Para o juiz auxiliar da Presidência e coordenador da Diretoria Executiva de Informática (Dirfor) do TJMG, Delvan Barcelos Junior, a quarentena ajudou a acelerar os trabalhos de inovação tecnológica e a implantação de projetos no Tribunal. Um deles é o PJe Criminal, que está prestes a ser disponibilizado, tornando o Judiciário mineiro integralmente informatizado.

Segundo o juiz Delvan Barcelos, a quarentena ajudou a acelerar a implantação de projetos no TJMG - Foto: Eric Bezerra/TJMG 

“Nossa previsão é colocar em produção um projeto piloto, no fim do mês de maio, do Processo Judicial eletrônico criminal. O teste será feito na 2ª Vara Criminal de Belo Horizonte. Para isso, estamos em atuação juntamente com o Ministério Público e desenvolvendo a intercomunicação com a polícia para que o inquérito já venha de forma eletrônica”, afirmou.

Outro projeto que está sendo implementado pelo Tribunal é a adoção de um modelo de máquina virtual, ou seja, toda a rede dos computadores do TJMG ficaria em uma nuvem e poderia ser acessada de qualquer lugar do planeta, bastando apenas que se tenha acesso à internet. “Essa medida, observadas, claro, todas as questões de disponibilidade e segurança, irá facilitar muito o trabalho remoto do Poder Judiciário. E essa é a tendência”, ressaltou o juiz Delvan Barcelos Junior.

Para ele, a criação das máquinas virtuais resolveria um problema que existe atualmente, quando alguns sistemas do Tribunal só funcionam quando estão dentro da própria rede. “A importância deste projeto já em andamento está no acesso ao sistema de qualquer ponto em que o magistrado ou o servidor esteja, precisando apenas da internet”, explicou.

Futuro

Os bons números de produtividade do Tribunal mineiro nas semanas de trabalho remoto em razão da pandemia e o crescente emprego de ferramentas tecnológicas nos trâmites judiciais revelam a irreversibilidade do processo de virtualização. Para o desembargador Afrânio Vilela, superado esse momento de crise, as pessoas serão diferentes, assim como as instituições, sob pena de perderem a corrida tecnológica e, por consequência, a importância perante a sociedade.

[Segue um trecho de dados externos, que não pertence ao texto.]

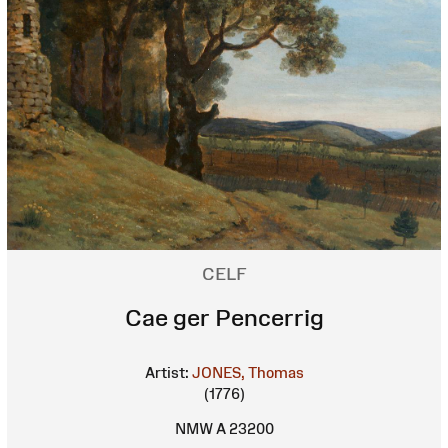
CELF
Cae ger Pencerrig
Artist:
JONES, Thomas
(1776)
NMW A 23200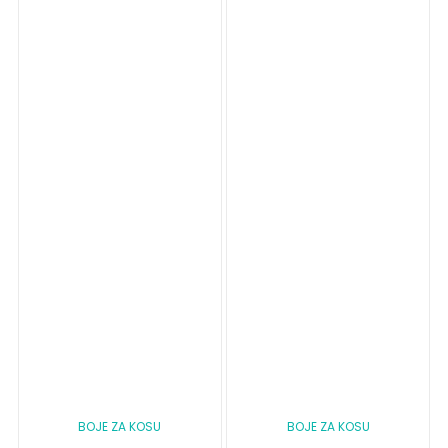
BOJE ZA KOSU
BOJE ZA KOSU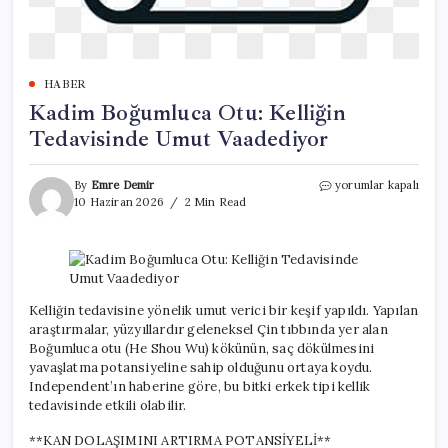
HABER
Kadim Boğumluca Otu: Kelliğin
Tedavisinde Umut Vaadediyor
Kadim
By
Emre Demir
yorumlar kapalı
Boğumluca
10 Haziran 2026
2 Min Read
Otu:
Kelliğin
Tedavisinde
Umut
Vaadediyor
için
Kelliğin tedavisine yönelik umut verici bir keşif yapıldı. Yapılan
araştırmalar, yüzyıllardır geleneksel Çin tıbbında yer alan
Boğumluca otu (He Shou Wu) kökünün, saç dökülmesini
yavaşlatma potansiyeline sahip olduğunu ortaya koydu.
Independent’ın haberine göre, bu bitki erkek tipi kellik
tedavisinde etkili olabilir.
**KAN DOLAŞIMINI ARTIRMA POTANSİYELİ**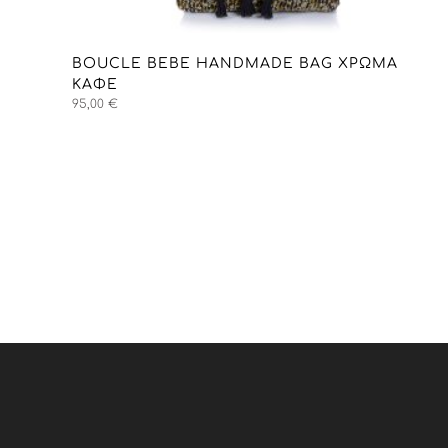
BOUCLE BEBE HANDMADE BAG ΧΡΏΜΑ
ΚΑΦΈ
95,00
€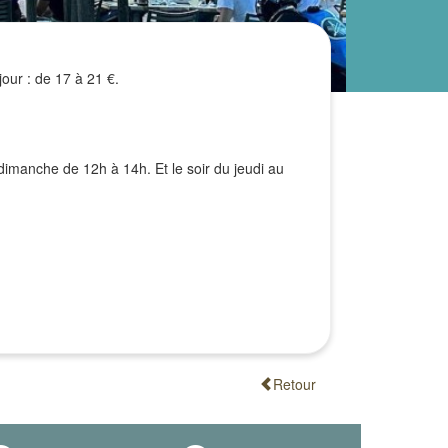
jour : de 17 à 21 €.
dimanche de 12h à 14h. Et le soir du jeudi au
Retour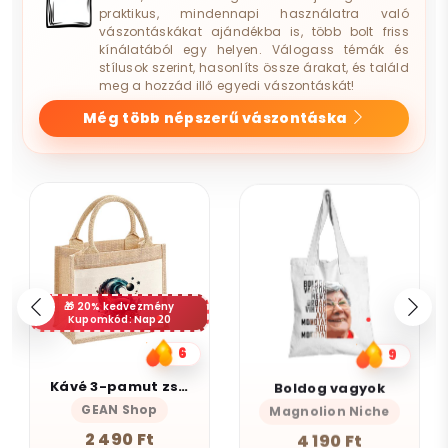
praktikus, mindennapi használatra való
vászontáskákat ajándékba is, több bolt friss
kínálatából egy helyen. Válogass témák és
stílusok szerint, hasonlíts össze árakat, és találd
meg a hozzád illő egyedi vászontáskát!
Még több népszerű vászontáska
20% kedvezmény
Kupomkód: Nap20
6
9
Kávé 3-pamut zsebes juta midi bevásárlótáska
Boldog vagyok
GEAN Shop
Magnolion Niche
2 490 Ft
4 190 Ft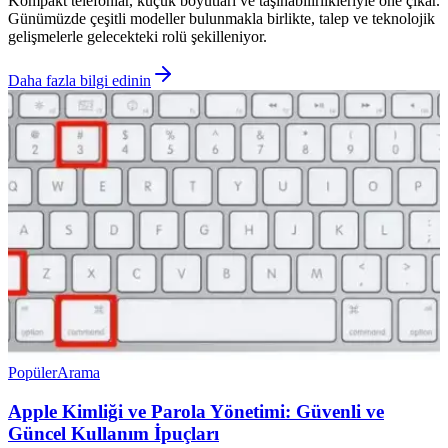
Kompakt telefonlar, küçük boyutları ve taşınabilirlikleriyle öne çıkar.
Günümüzde çeşitli modeller bulunmakla birlikte, talep ve teknolojik
gelişmelerle gelecekteki rolü şekilleniyor.
Daha fazla bilgi edinin
Popüler
Arama
Apple Kimliği ve Parola Yönetimi: Güvenli ve
Güncel Kullanım İpuçları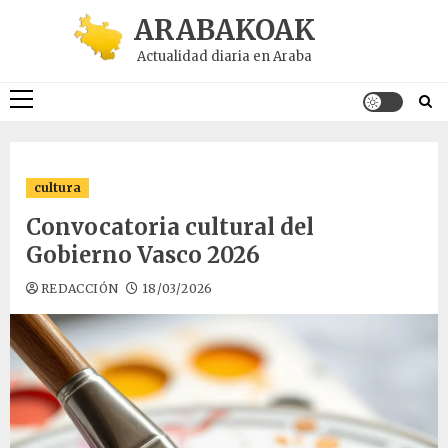
Saltar
ARABAKOAK
al
Actualidad diaria en Araba
contenido
Menú
principal
cultura
Convocatoria cultural del
Gobierno Vasco 2026
REDACCIÓN
18/03/2026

“Este é um capitulo existencial novo, em todos os sentidos, agora experimentado por força dessa pandemia. De lado outro, confirma-se a teoria segundo a qual o ser humano evolui a partir de desafios. E, como tenho dito, o Direito é uma grande escada rumo ao infinito, na qual estamos a subir degraus, vencendo obstáculos, e não pararemos jamais, eis que enquanto houver mais de um ser humano sobre a Terra, o Judiciário haverá de estar presente para equacionar as lides”, finalizou o 1º vice-presidente do TJMG.